Problem details: Look through the data below. Collect every line where the word "camera" occurs.

Records for this task:
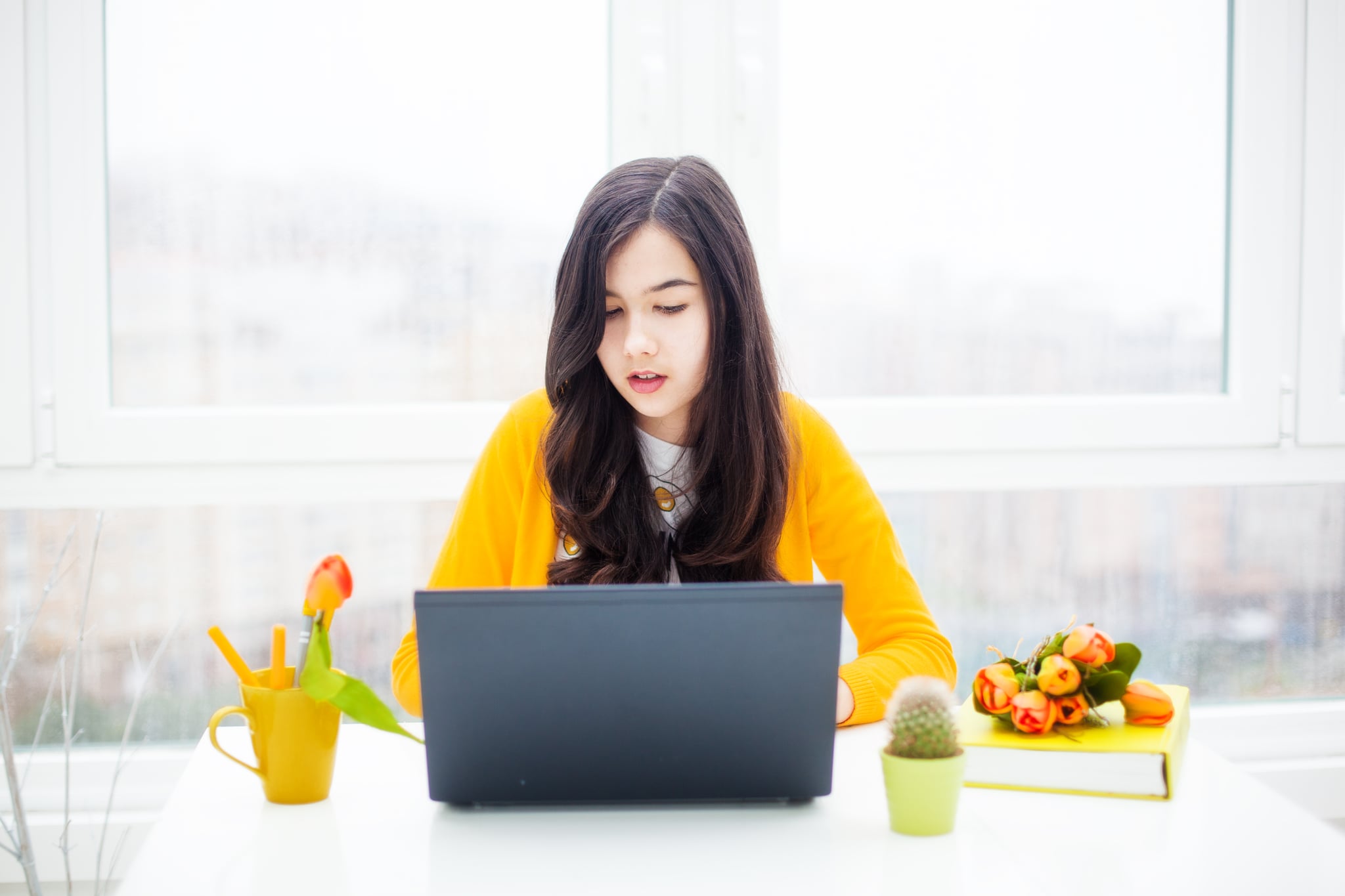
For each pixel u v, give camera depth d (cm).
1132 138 203
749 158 193
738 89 192
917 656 125
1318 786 201
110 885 181
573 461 134
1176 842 86
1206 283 206
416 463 192
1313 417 204
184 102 187
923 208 200
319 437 189
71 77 183
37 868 179
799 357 200
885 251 200
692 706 91
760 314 133
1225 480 205
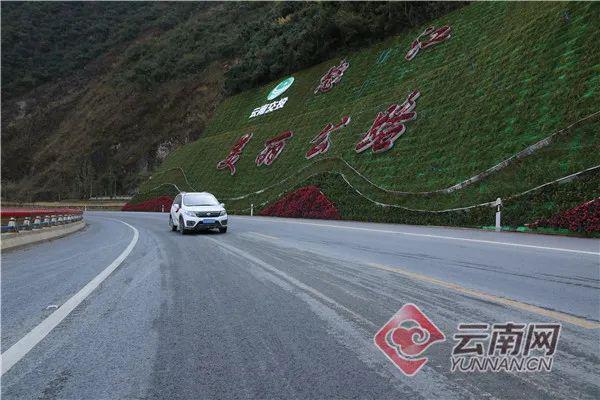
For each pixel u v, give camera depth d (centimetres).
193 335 442
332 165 3206
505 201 1662
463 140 2238
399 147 2706
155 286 696
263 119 5238
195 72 10350
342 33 4847
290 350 392
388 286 651
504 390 304
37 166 10725
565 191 1488
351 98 4012
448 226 1859
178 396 306
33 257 1186
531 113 1936
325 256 1005
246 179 4372
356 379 328
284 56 5753
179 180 5716
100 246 1408
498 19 3048
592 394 295
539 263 847
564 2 2273
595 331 424
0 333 462
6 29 16038
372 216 2378
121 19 17625
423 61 3516
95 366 364
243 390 314
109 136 9981
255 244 1304
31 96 14075
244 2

Solution:
For each pixel u v, give camera depth d (cm).
For each pixel u v, give camera depth d (centimetres).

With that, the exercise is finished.